Valencian International University, Valencia, Spain, and Applied Biophysics and Bioengineering Group, Simon Bolivar University, Caracas, Venezuela.
Valencian International University, Valencia, Spain.
Phys Med. 2022 Jul;99:113-119. doi: 10.1016/j.ejmp.2022.05.015. Epub 2022 Jun 4.
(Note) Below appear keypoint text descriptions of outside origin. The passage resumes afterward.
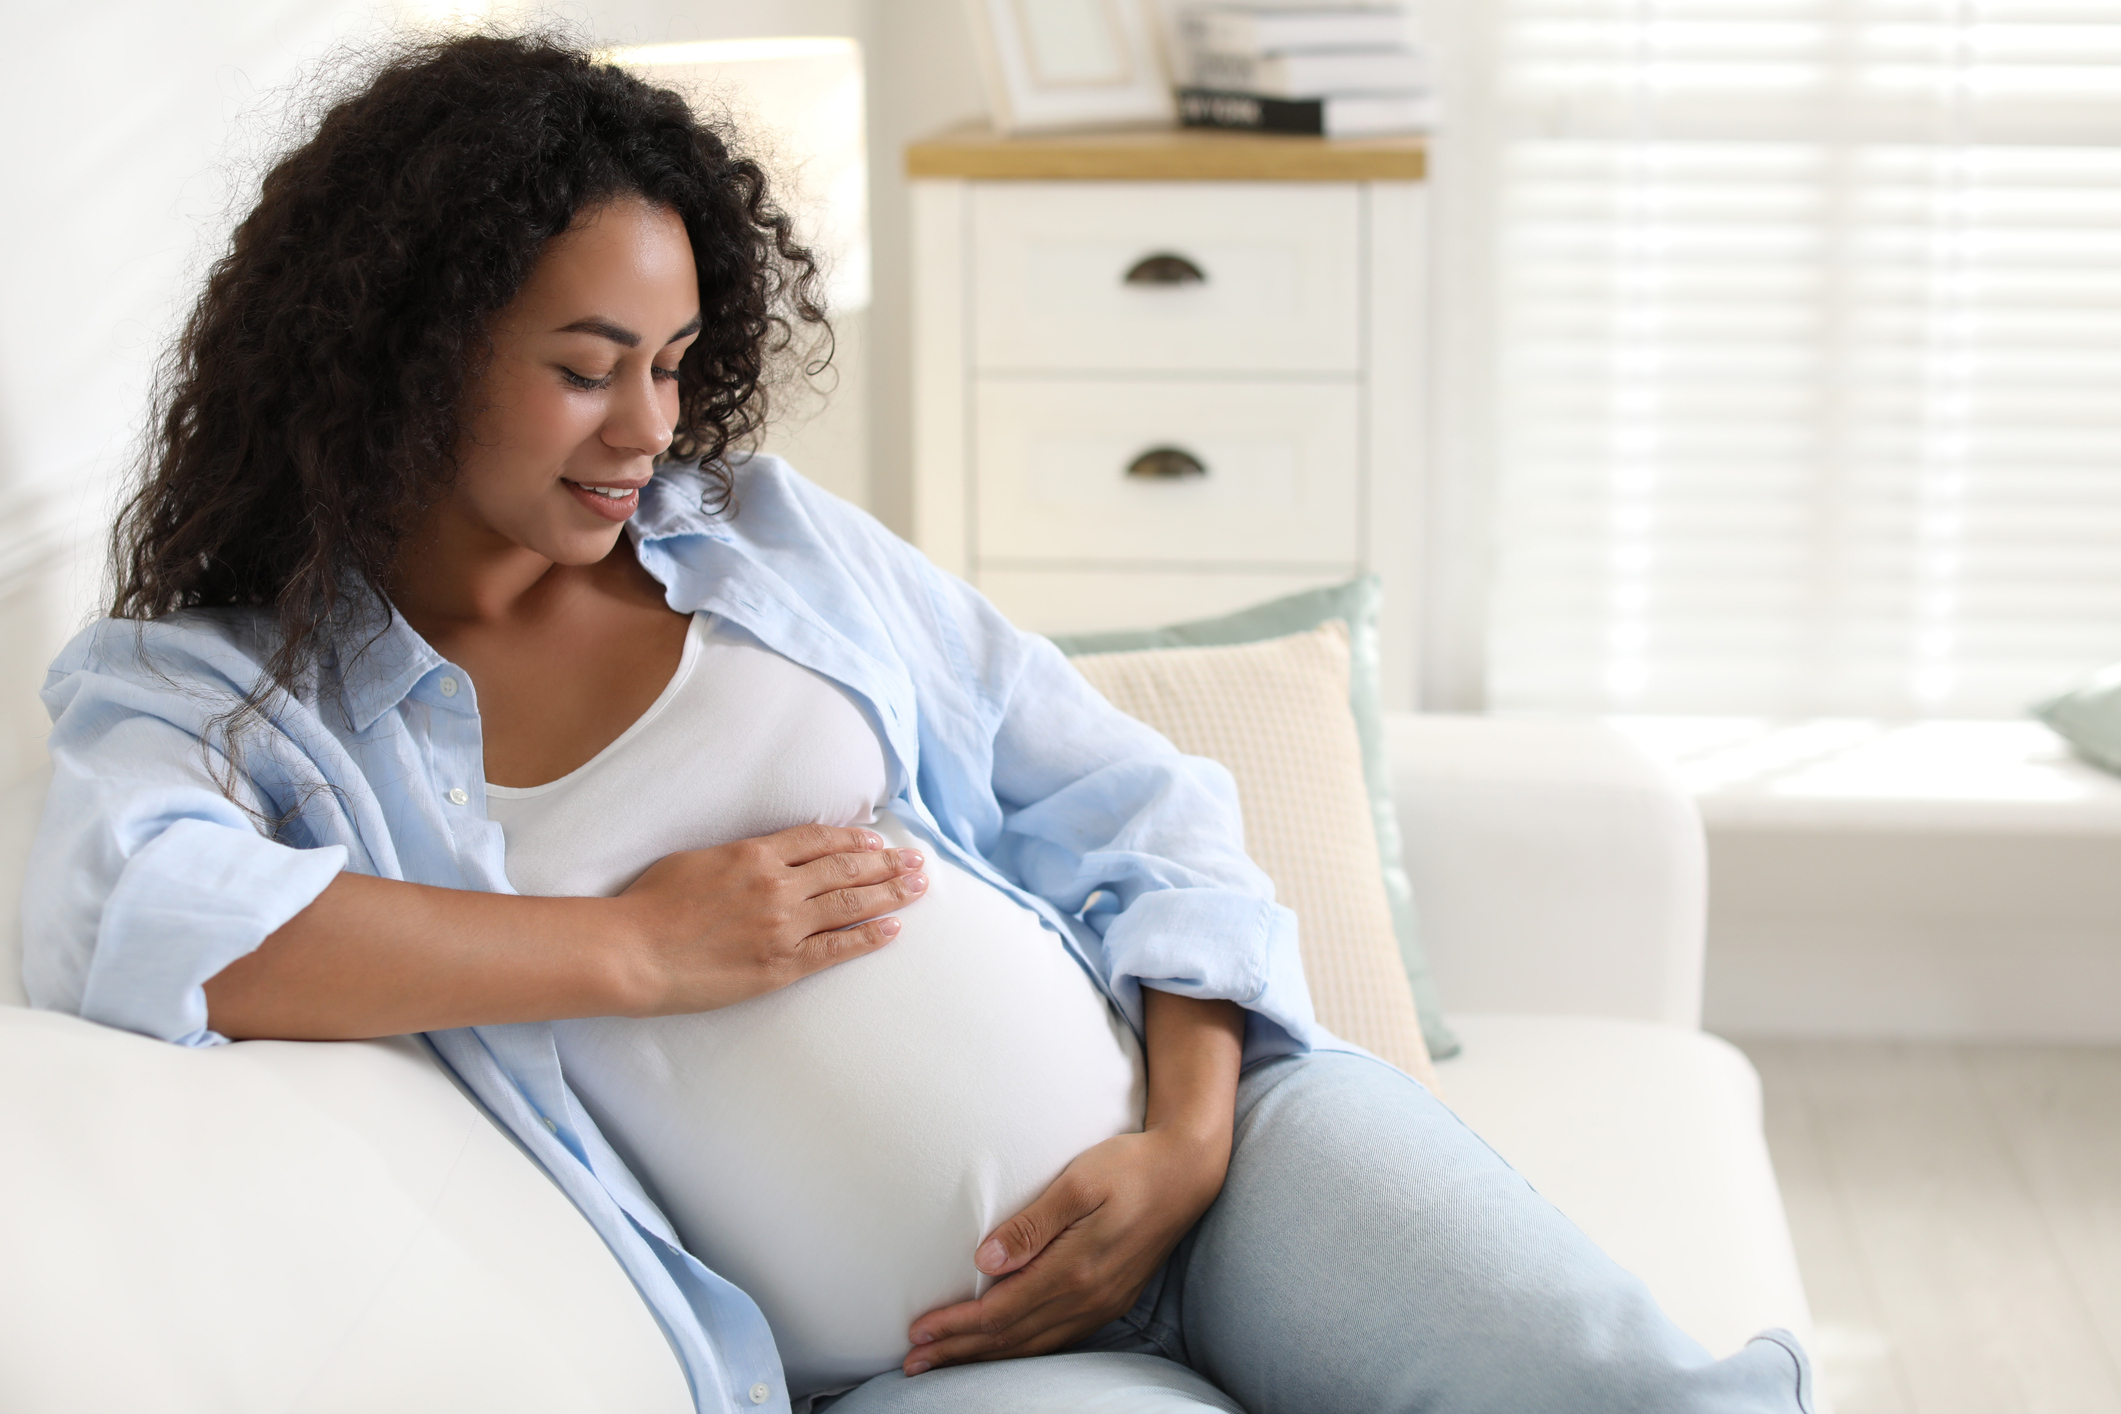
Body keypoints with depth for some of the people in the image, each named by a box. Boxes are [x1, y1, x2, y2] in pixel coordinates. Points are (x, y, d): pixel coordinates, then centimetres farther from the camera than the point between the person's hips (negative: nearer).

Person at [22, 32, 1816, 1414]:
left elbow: (1133, 816, 13)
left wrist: (1190, 1141, -6)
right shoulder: (226, 692, 5)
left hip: (1221, 1140, 3)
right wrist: (644, 951, -16)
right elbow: (116, 916, -20)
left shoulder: (768, 533, 15)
Intracerebral hemorrhage (ICH) is a high mortality rate, critical medical injury, produced by the rupture of a blood vessel of the vascular system inside the skull. ICH can lead to paralysis and even death. Therefore, it is considered a clinically dangerous disease that needs to be treated quickly. Thanks to the advancement in machine learning and the computing power of today's microprocessors, deep learning has become an unbelievably valuable tool for detecting diseases, in particular from medical images. In this work, we are interested in differentiating computer tomography (CT) images of healthy brains and ICH using a ResNet-18, a deep residual convolutional neural network. In addition, the gradient-weighted class activation mapping (Grad-CAM) technique was employed to visually explore and understand the network's decisions. The generalizability of the detector was assessed through a 100-iteration Monte Carlo cross-validation (80% of the data for training and 20% for test). In a database with 200 CT images of brains (100 with ICH and 100 without ICH), the detector yielded, on average, 95.93%accuracy, 96.20% specificity, 95.65% sensitivity, 96.40% precision, and 95.91% F1-core, with an average computing time of 165.90 s to train the network (on 160 images) and 1.17 s to test it with 40 CT images. These results are comparable with the state of the art with a simpler and lower computational load approach. Our detector could assist physicians in their medical decision, in resource optimization and in reducing the time and error in the diagnosis of ICH.
脑出血(ICH)是一种高死亡率、危急的医学损伤,由颅骨内血管系统的血管破裂引起。ICH 可导致瘫痪,甚至死亡。因此,它被认为是一种需要迅速治疗的临床危险疾病。由于机器学习的进步和当今微处理器的计算能力,深度学习已成为一种非常有价值的工具,可以用于检测疾病,特别是从医学图像中检测疾病。在这项工作中,我们有兴趣使用 ResNet-18(一种深度残差卷积神经网络)区分健康大脑和 ICH 的计算机断层扫描(CT)图像。此外,还采用了梯度加权类激活映射(Grad-CAM)技术来直观地探索和理解网络的决策。通过 100 次迭代蒙特卡罗交叉验证(80%的数据用于训练,20%的数据用于测试)评估了检测器的泛化能力。在一个包含 200 张大脑 CT 图像的数据库中(100 张有 ICH,100 张没有 ICH),该检测器的平均准确率为 95.93%,特异性为 96.20%,敏感性为 95.65%,精度为 96.40%,F1 核心值为 95.91%,平均训练网络的计算时间为 165.90 秒(在 160 张图像上),用 40 张 CT 图像测试的时间为 1.17 秒。这些结果与具有更简单和更低计算负载的方法的最新技术相当。我们的检测器可以帮助医生做出医疗决策,优化资源,并减少 ICH 诊断中的时间和错误。